After taking all your pictures it's time for editing them. The image can now be processed from RAW format to standard TIFF, PSD, or JPEG formats that can be adjusted with image processing software and can be read by other computers. The best image editing software is according to the book Adobe Photoshop. It allows you to tune color balance and saturation, brightness and contrast, dodge and burn, remove imperfections, and also straighten horizons and many other editing functions.
It's really good to take pictures in RAW mode, which is what the professional photographers use. It saves the data as its original and it therefore allows you to do more changes on your own afterwards which gives you a lot more freedom.

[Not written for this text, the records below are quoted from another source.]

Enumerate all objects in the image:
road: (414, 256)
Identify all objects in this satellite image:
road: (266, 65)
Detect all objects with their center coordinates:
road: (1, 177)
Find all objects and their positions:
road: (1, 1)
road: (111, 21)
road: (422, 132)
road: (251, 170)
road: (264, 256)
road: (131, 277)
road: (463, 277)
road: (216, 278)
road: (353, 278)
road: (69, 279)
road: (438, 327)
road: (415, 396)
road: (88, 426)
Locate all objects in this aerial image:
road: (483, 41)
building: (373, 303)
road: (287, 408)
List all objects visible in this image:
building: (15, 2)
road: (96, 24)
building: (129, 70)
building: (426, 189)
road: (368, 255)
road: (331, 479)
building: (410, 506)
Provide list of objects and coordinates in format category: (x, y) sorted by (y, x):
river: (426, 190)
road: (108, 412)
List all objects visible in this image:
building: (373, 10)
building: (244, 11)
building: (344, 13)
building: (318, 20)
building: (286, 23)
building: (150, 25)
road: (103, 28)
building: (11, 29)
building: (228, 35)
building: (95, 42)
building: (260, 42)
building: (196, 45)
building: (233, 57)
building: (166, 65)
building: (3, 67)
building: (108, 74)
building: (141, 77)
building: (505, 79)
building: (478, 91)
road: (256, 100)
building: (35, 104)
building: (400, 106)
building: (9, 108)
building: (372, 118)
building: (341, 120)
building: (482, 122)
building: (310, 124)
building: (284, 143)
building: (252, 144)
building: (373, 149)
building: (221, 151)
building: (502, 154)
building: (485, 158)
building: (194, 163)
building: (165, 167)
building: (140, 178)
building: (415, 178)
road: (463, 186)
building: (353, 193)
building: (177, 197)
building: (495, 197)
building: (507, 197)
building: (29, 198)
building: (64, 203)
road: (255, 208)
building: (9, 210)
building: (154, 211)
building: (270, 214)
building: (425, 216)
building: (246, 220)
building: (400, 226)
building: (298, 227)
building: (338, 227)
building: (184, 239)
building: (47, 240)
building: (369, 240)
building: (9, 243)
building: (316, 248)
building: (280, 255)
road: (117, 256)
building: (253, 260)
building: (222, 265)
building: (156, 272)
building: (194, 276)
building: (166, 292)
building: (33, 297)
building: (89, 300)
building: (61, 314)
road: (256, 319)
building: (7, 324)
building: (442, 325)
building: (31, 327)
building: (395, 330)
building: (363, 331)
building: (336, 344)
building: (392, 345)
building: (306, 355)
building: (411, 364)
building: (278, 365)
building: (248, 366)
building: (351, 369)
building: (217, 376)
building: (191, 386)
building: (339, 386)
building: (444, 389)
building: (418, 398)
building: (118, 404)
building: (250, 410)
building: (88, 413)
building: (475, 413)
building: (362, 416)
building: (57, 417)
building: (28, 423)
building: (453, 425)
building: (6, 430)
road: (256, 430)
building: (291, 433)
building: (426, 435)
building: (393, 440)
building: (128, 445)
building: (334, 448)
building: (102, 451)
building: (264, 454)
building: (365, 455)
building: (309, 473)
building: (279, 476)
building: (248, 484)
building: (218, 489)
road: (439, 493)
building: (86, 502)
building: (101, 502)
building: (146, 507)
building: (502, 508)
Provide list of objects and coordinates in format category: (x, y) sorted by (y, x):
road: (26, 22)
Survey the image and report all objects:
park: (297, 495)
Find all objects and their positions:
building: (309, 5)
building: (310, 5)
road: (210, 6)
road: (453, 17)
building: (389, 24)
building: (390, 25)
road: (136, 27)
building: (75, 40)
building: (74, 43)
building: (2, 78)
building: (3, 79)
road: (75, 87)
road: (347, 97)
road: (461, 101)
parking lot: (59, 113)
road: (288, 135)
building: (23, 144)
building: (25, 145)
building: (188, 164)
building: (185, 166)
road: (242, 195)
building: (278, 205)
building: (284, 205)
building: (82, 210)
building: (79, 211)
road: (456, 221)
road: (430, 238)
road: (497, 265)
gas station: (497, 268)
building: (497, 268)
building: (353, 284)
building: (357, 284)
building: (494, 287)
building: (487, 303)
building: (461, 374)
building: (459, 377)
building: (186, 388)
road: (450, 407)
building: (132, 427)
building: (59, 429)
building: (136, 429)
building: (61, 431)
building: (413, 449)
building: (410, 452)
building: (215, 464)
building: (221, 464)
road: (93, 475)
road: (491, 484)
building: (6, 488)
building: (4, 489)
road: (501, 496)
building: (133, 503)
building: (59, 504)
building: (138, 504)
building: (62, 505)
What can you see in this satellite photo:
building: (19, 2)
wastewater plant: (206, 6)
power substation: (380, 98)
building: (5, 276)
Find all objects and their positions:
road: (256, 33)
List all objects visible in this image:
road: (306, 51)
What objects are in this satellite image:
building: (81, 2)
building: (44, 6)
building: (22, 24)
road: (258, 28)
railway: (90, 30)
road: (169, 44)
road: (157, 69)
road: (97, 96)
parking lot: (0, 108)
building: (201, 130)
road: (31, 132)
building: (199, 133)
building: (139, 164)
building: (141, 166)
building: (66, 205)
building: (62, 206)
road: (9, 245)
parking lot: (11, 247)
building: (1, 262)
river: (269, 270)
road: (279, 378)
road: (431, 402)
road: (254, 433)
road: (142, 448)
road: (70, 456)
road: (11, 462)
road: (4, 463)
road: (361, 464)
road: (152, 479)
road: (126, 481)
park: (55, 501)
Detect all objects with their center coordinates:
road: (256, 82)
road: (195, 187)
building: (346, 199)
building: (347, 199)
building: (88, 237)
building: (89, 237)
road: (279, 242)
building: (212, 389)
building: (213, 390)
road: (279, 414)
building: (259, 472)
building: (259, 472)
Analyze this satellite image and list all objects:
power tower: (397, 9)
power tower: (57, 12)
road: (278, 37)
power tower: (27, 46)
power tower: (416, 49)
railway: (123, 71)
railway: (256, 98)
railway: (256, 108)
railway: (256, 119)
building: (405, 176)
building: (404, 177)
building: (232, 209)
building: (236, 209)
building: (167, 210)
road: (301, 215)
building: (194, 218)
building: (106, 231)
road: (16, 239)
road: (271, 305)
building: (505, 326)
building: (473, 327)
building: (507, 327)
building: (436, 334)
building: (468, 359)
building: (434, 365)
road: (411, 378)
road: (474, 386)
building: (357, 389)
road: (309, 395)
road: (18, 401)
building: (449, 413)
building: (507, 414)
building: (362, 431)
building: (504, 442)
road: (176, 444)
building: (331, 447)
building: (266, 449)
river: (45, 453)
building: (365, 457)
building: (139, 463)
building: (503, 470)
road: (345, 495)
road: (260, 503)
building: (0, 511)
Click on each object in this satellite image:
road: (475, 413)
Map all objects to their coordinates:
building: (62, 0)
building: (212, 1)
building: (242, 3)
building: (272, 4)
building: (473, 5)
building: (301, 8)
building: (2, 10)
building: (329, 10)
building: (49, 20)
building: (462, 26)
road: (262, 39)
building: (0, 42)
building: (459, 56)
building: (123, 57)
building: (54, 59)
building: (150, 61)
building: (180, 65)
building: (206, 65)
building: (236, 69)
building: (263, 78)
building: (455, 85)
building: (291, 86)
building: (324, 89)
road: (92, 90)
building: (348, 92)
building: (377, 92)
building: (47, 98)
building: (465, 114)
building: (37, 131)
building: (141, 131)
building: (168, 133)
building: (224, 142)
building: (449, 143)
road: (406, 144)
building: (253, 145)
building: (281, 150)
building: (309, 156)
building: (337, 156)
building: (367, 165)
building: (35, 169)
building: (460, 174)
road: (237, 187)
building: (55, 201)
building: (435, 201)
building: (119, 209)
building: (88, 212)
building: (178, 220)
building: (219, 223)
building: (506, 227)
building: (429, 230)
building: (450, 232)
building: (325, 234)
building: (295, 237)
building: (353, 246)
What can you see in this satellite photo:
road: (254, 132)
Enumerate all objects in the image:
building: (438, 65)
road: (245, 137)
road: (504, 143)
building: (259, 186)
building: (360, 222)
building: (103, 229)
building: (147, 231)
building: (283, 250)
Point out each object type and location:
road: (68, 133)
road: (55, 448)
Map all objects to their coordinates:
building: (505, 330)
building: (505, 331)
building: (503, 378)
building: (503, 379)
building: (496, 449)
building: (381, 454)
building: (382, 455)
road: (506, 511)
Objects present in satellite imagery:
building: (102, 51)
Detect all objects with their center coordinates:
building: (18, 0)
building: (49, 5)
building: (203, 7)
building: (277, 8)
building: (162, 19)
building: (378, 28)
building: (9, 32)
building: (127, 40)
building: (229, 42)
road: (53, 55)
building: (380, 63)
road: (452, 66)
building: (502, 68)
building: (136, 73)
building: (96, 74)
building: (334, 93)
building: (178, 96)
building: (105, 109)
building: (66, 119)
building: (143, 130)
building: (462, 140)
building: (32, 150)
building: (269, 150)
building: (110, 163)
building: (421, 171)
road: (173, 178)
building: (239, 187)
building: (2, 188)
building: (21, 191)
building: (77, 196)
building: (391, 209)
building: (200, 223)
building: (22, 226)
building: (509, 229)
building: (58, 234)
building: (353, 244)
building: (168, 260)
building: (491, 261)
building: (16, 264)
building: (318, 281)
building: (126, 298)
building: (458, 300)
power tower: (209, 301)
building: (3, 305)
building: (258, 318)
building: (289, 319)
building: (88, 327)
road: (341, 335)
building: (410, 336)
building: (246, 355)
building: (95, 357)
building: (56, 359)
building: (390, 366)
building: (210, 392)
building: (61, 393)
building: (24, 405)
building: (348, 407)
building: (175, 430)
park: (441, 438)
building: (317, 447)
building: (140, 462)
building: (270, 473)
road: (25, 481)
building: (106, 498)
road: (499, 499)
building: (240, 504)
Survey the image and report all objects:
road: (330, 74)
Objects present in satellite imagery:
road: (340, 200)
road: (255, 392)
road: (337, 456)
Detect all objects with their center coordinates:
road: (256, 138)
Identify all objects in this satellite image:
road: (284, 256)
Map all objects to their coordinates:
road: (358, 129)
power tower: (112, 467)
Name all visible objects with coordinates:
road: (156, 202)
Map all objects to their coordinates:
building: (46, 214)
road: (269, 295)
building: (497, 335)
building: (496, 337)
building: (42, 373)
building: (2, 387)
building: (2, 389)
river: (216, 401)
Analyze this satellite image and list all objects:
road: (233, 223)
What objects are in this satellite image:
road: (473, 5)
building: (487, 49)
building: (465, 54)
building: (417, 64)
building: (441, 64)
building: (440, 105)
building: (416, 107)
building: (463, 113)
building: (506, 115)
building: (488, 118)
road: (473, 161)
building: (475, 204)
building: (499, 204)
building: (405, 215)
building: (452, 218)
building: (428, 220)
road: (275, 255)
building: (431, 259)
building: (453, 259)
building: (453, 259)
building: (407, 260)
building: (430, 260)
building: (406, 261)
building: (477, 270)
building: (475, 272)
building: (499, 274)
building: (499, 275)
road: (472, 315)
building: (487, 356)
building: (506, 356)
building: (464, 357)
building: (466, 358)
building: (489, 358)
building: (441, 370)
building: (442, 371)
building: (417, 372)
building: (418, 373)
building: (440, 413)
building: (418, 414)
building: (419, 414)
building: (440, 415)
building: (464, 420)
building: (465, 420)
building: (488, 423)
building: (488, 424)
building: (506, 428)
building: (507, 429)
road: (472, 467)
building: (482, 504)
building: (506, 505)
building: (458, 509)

When you convert your photos, you should do so to TIFF or PSD format, JPEG loses data in compression.
When editing pictures, the first thing is usually to adjust the brightness of the picture. It is a fine-tuning of your exposure that you used taking the picture, and doing this makes judging other changes of the image more accurate. If you used the histogram when taking the image, usually you only need a minor adjustment. Then adjusting saturation is also a good feature to serve as reference, it makes a master correction to all colors. But avoid to pump up colors excessively, it makes it fake. Contrast is one of the most important qualities of an image. It's the degree of difference between adjacent colors. The last step of adjusting an image is the sharpening. It doesn't add more detail or resolution, it increases the contrsast between adjacent pixels so the detail is more succinct. Be careful so you don't oversharp which is the biggest risk.